Tuesday, December 21, 2004

 

Gallup: Internet The Only US Media That's Not Losing Ground

It looks as if people are turning off their TVs, dumping their radios, and throwing out their newspapers in droves, according to Gallup (via DailyKos and E&P):

                    Now      2002
TV Local News        51       57
Local Newspaper      44       47
Cable News           39       41
TV Network News      36       43
Internet             20       15
National Newspapers   7       11
Here's the original E&P story. And here's a link to Gallup's free synopsis of the poll (the poll itself is behind a pay-to-view wall). I don't mind cable losing eyeballs -- CNN stopped being worthwhile ages ago. And I'd like to think that blogs like Kos and Eschaton and overseas news websites like that of The Guardian would pick up the slack and then some. But it looks as if people just aren't bothering to follow the news at all any more. NPR lost 5% in two years -- that's worse than how cable fared, and almost as bad as how broadcast news did. (I'd love to know how Jon Stewart did.) Hey, Media Borg!
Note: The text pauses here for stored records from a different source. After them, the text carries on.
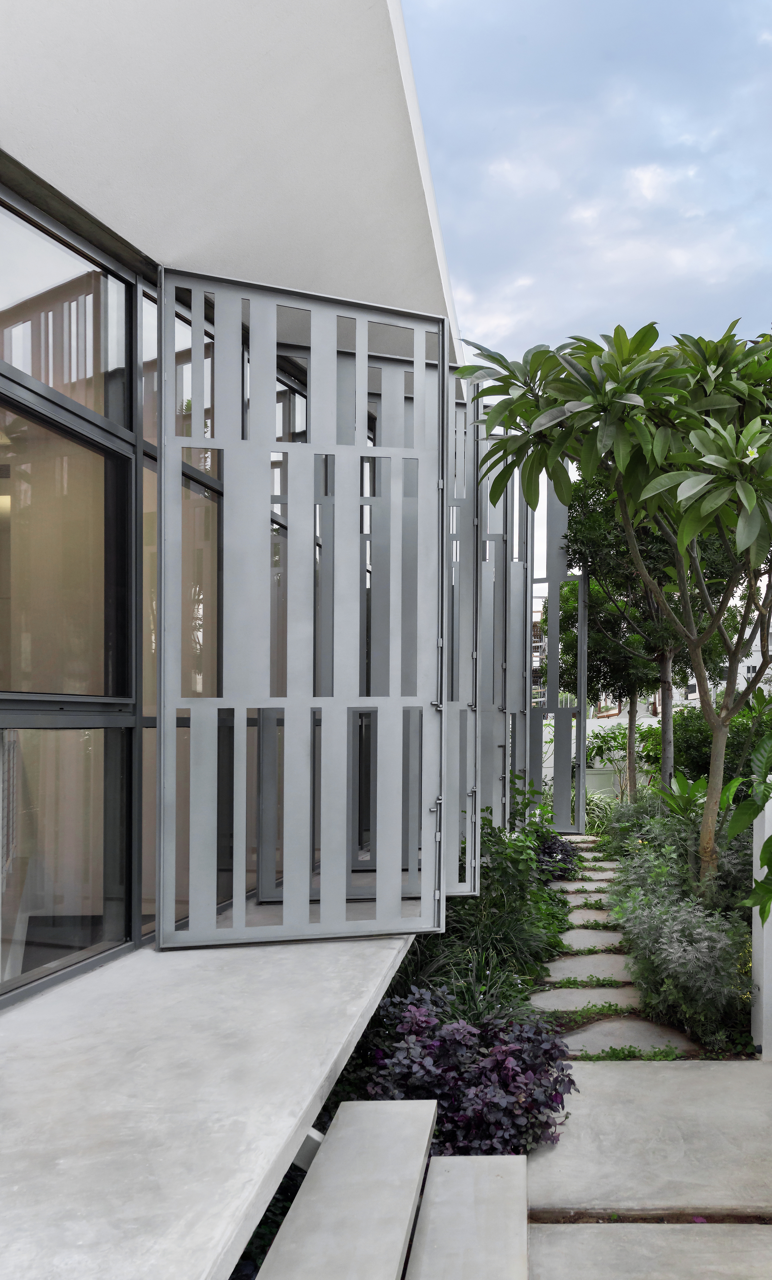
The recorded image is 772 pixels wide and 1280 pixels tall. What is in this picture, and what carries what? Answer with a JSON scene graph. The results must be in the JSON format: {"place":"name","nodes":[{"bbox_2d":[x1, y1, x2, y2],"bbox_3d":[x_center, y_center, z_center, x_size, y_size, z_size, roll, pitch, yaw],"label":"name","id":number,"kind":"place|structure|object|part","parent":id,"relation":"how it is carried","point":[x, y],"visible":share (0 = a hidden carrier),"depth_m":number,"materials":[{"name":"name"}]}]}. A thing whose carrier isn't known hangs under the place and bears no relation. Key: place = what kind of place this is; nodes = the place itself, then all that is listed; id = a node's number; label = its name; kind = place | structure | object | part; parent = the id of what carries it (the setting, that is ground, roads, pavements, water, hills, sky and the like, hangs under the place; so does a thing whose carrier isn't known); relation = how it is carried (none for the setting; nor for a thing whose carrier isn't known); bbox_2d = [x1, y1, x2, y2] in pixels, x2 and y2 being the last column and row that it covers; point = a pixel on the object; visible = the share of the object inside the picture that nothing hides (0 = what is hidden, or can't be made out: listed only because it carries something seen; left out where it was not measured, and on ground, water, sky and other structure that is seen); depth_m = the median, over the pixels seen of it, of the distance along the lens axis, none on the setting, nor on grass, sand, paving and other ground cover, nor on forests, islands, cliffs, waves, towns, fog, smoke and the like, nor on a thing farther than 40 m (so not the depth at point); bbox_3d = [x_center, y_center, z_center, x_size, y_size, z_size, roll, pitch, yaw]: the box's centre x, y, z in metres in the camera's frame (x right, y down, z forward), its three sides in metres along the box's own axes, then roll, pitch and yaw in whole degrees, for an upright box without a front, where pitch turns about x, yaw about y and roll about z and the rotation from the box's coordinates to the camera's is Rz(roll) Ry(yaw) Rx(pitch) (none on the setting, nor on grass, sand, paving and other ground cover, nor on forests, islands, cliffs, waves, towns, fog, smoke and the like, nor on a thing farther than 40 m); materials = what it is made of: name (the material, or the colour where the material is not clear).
{"place":"outdoors","nodes":[
{"label":"outdoors","id":0,"kind":"place"},
{"bbox_2d":[0,0,467,1047],"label":"building","id":1,"kind":"structure","parent":0,"point":[421,245],"depth_m":3.24,"materials":[{"name":"white paint"}]},
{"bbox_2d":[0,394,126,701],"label":"window","id":2,"kind":"structure","parent":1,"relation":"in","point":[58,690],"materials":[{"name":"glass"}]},
{"bbox_2d":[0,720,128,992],"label":"lower window","id":3,"kind":"structure","parent":1,"relation":"in","point":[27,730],"depth_m":3.44,"materials":[{"name":"clear glass"}]},
{"bbox_2d":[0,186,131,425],"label":"window","id":4,"kind":"structure","parent":1,"relation":"in","point":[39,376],"depth_m":3.33,"materials":[{"name":"glass"}]},
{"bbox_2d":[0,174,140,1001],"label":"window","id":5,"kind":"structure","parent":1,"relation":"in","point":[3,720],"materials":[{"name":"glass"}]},
{"bbox_2d":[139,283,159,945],"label":"window","id":6,"kind":"structure","parent":1,"relation":"in","point":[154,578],"depth_m":3.97,"materials":[{"name":"glass"}]},
{"bbox_2d":[153,278,224,933],"bbox_3d":[-0.999,-0.300,4.363,0.155,3.168,1.104,0,-1,6],"label":"window","id":7,"kind":"structure","parent":1,"relation":"in","point":[154,578],"depth_m":4.18,"materials":[{"name":"glass"}]},
{"bbox_2d":[0,918,425,1279],"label":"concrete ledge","id":8,"kind":"structure","parent":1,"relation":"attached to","point":[3,1183],"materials":[{"name":"concrete"}]},
{"bbox_2d":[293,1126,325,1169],"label":"support","id":9,"kind":"object","parent":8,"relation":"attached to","point":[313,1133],"visible":0.26,"depth_m":2.66,"materials":[{"name":"metal"}]},
{"bbox_2d":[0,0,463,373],"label":"roof overhang","id":10,"kind":"object","parent":1,"relation":"attached to","point":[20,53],"visible":0.64,"depth_m":3.39,"materials":[{"name":"white paint"}]},
{"bbox_2d":[158,268,448,949],"bbox_3d":[-0.401,-0.201,3.826,1.294,2.854,0.103,0,-1,-11],"label":"screen","id":11,"kind":"object","parent":1,"relation":"attached to","point":[162,768],"visible":0.99,"depth_m":3.80,"materials":[{"name":"grey metal"}]},
{"bbox_2d":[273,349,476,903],"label":"screen panel","id":12,"kind":"object","parent":1,"relation":"attached to","point":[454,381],"visible":0.6,"depth_m":4.69,"materials":[{"name":"grey metal"}]},
{"bbox_2d":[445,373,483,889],"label":"panel","id":13,"kind":"object","parent":1,"relation":"attached to","point":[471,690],"visible":0.52,"depth_m":5.15,"materials":[{"name":"grey metal"}]},
{"bbox_2d":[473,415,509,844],"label":"screen panel","id":14,"kind":"object","parent":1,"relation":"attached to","point":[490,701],"visible":0.59,"depth_m":6.50,"materials":[{"name":"grey metal"}]},
{"bbox_2d":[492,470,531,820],"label":"panel","id":15,"kind":"object","parent":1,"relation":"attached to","point":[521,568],"visible":0.63,"depth_m":8.55,"materials":[{"name":"grey metal"}]},
{"bbox_2d":[530,483,589,830],"bbox_3d":[1.768,-0.073,10.564,0.978,4.386,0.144,0,-1,6],"label":"screen panel","id":16,"kind":"object","parent":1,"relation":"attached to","point":[555,692],"visible":0.72,"depth_m":10.52,"materials":[{"name":"grey metal"}]},
{"bbox_2d":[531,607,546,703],"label":"distant building","id":17,"kind":"structure","parent":0,"point":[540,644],"depth_m":28.98,"materials":[{"name":"brick"}]},
{"bbox_2d":[403,0,771,577],"label":"sky","id":18,"kind":"structure","parent":0,"point":[651,179],"materials":[{"name":"blue"}]},
{"bbox_2d":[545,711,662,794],"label":"boundary wall","id":19,"kind":"structure","parent":0,"point":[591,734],"depth_m":17.96,"materials":[{"name":"white paint"}]},
{"bbox_2d":[526,1063,771,1218],"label":"concrete slab","id":20,"kind":"structure","parent":0,"point":[600,1067],"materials":[{"name":"grey concrete"}]},
{"bbox_2d":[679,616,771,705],"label":"distant building","id":21,"kind":"structure","parent":0,"point":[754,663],"depth_m":31.62,"materials":[{"name":"white paint"}]},
{"bbox_2d":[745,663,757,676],"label":"window","id":22,"kind":"structure","parent":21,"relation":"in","point":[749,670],"depth_m":35.14,"materials":[{"name":"black glass"}]},
{"label":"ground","id":23,"kind":"structure","parent":0},
{"bbox_2d":[226,793,579,1279],"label":"garden bed","id":24,"kind":"object","parent":23,"relation":"on","point":[334,1102],"visible":0.26,"depth_m":4.57,"materials":[{"name":"plant"}]},
{"bbox_2d":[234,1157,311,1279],"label":"ground cover plant","id":25,"kind":"object","parent":24,"relation":"in","point":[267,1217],"visible":0.21,"depth_m":2.60,"materials":[{"name":"plant"}]},
{"bbox_2d":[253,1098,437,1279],"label":"concrete step","id":26,"kind":"structure","parent":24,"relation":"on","point":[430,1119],"depth_m":2.39,"materials":[{"name":"concrete"}]},
{"bbox_2d":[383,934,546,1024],"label":"grass clump","id":27,"kind":"object","parent":24,"relation":"in","point":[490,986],"visible":0.37,"depth_m":4.38,"materials":[{"name":"green plant"}]},
{"bbox_2d":[359,986,575,1163],"bbox_3d":[0.222,1.574,3.406,0.948,0.556,0.958,0,-1,6],"label":"purple shrub","id":28,"kind":"object","parent":24,"relation":"in","point":[416,1034],"visible":0.65,"depth_m":3.26,"materials":[{"name":"purple plant"}]},
{"bbox_2d":[404,1155,530,1279],"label":"concrete step","id":29,"kind":"structure","parent":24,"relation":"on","point":[440,1160],"depth_m":2.46,"materials":[{"name":"concrete"}]},
{"bbox_2d":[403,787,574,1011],"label":"shrub","id":30,"kind":"object","parent":24,"relation":"in","point":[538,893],"visible":0.48,"depth_m":5.22,"materials":[{"name":"green plant"}]},
{"bbox_2d":[535,832,582,880],"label":"purple plant","id":31,"kind":"object","parent":24,"relation":"in","point":[555,849],"visible":0.39,"depth_m":8.47,"materials":[{"name":"plant"}]},
{"bbox_2d":[553,881,612,894],"bbox_3d":[1.641,2.041,8.116,0.583,0.062,0.341,0,-1,6],"label":"stepping stone","id":32,"kind":"object","parent":24,"relation":"on","point":[591,889],"visible":0.8,"depth_m":8.07,"materials":[{"name":"grey stone"}]},
{"bbox_2d":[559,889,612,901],"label":"stepping stone","id":33,"kind":"object","parent":24,"relation":"on","point":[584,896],"visible":0.79,"depth_m":7.90,"materials":[{"name":"grey stone"}]},
{"bbox_2d":[531,986,645,1013],"bbox_3d":[1.066,1.884,4.996,0.754,0.073,0.490,0,-1,6],"label":"stepping stone","id":34,"kind":"object","parent":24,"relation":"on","point":[617,998],"visible":0.76,"depth_m":4.99,"materials":[{"name":"grey stone"}]},
{"bbox_2d":[542,954,640,985],"bbox_3d":[1.210,1.925,5.524,0.724,0.075,0.556,0,-1,6],"label":"stepping stone","id":35,"kind":"object","parent":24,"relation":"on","point":[603,972],"visible":0.86,"depth_m":5.51,"materials":[{"name":"grey stone"}]},
{"bbox_2d":[557,928,628,954],"bbox_3d":[1.334,1.941,6.194,0.707,0.066,0.605,0,-1,6],"label":"stepping stone","id":36,"kind":"object","parent":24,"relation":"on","point":[576,943],"visible":0.76,"depth_m":6.18,"materials":[{"name":"grey stone"}]},
{"bbox_2d":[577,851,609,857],"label":"stepping stone","id":37,"kind":"object","parent":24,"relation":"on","point":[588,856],"visible":0.75,"depth_m":10.02,"materials":[{"name":"grey stone"}]},
{"bbox_2d":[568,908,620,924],"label":"stepping stone","id":38,"kind":"object","parent":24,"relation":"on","point":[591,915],"visible":0.69,"depth_m":7.09,"materials":[{"name":"stone"}]},
{"bbox_2d":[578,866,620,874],"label":"stepping stone","id":39,"kind":"object","parent":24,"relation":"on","point":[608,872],"visible":0.72,"depth_m":8.85,"materials":[{"name":"grey stone"}]},
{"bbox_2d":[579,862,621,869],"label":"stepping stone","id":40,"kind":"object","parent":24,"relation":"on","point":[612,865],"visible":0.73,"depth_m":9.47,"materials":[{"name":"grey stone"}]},
{"bbox_2d":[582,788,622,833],"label":"shrub","id":41,"kind":"object","parent":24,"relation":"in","point":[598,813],"visible":0.41,"depth_m":12.48,"materials":[{"name":"green plant"}]},
{"bbox_2d":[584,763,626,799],"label":"planter","id":42,"kind":"object","parent":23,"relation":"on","point":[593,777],"visible":0.43,"depth_m":16.47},
{"bbox_2d":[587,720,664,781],"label":"shrub","id":43,"kind":"object","parent":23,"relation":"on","point":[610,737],"visible":0.48,"depth_m":16.19,"materials":[{"name":"green plant"}]},
{"bbox_2d":[526,1222,771,1279],"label":"concrete slab","id":44,"kind":"structure","parent":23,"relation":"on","point":[569,1236],"depth_m":2.58,"materials":[{"name":"grey concrete"}]},
{"bbox_2d":[556,466,741,803],"bbox_3d":[3.139,-0.323,10.723,2.642,4.918,2.661,-1,-2,45],"label":"tree","id":45,"kind":"object","parent":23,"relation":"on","point":[579,523],"visible":0.59,"depth_m":10.36,"materials":[{"name":"green plant"}]},
{"bbox_2d":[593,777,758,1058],"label":"garden bed","id":46,"kind":"object","parent":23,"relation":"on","point":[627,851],"visible":0.42,"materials":[{"name":"plant"}]},
{"bbox_2d":[461,315,771,896],"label":"frangipani tree","id":47,"kind":"object","parent":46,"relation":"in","point":[701,675],"visible":0.99,"depth_m":4.84,"materials":[{"name":"green plant"}]},
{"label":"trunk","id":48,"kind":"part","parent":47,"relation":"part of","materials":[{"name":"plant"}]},
{"label":"tree trunk","id":49,"kind":"part","parent":47,"relation":"part of","materials":[{"name":"grey"}]},
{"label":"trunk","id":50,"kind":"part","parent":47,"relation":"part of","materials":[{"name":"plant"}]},
{"bbox_2d":[557,1017,696,1054],"bbox_3d":[1.076,1.867,4.439,0.762,0.078,0.516,0,-1,6],"label":"stepping stone","id":51,"kind":"object","parent":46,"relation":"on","point":[598,1029],"visible":0.68,"depth_m":4.43,"materials":[{"name":"grey stone"}]},
{"bbox_2d":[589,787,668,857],"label":"shrub","id":52,"kind":"object","parent":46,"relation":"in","point":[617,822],"visible":0.42,"depth_m":9.74,"materials":[{"name":"green plant"}]},
{"bbox_2d":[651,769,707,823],"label":"leafy plant","id":53,"kind":"object","parent":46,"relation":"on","point":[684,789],"visible":0.39,"depth_m":8.07,"materials":[{"name":"green plant"}]},
{"bbox_2d":[607,847,753,1053],"bbox_3d":[1.769,1.501,5.221,1.168,1.016,2.382,0,-1,6],"label":"shrub","id":54,"kind":"object","parent":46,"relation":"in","point":[679,943],"visible":0.8,"depth_m":4.69,"materials":[{"name":"green plant"}]},
{"bbox_2d":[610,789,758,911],"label":"shrub","id":55,"kind":"object","parent":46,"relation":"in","point":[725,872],"visible":0.47,"depth_m":6.63,"materials":[{"name":"green plant"}]},
{"bbox_2d":[673,697,771,789],"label":"shrub","id":56,"kind":"object","parent":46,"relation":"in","point":[699,744],"visible":0.51,"depth_m":11.68,"materials":[{"name":"green plant"}]},
{"bbox_2d":[719,700,771,922],"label":"leafy plant","id":57,"kind":"object","parent":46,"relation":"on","point":[768,841],"visible":1,"depth_m":4.09,"materials":[{"name":"green plant"}]},
{"bbox_2d":[750,782,771,1059],"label":"white post","id":58,"kind":"structure","parent":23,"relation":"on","point":[754,910],"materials":[{"name":"white"}]}
]}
Think this might be because you all stopped doing real news back when Ronnie Reagan killed the Fairness Doctrine for you? Isn't it the least bit interesting that Kos and Eschaton together have in three years gone from nothing to getting more readers than the Philadelphia Inquirer? Maybe if the US Corporate Press stopped genuflecting in front of the RNC, they might be able to regain the customers they've lost.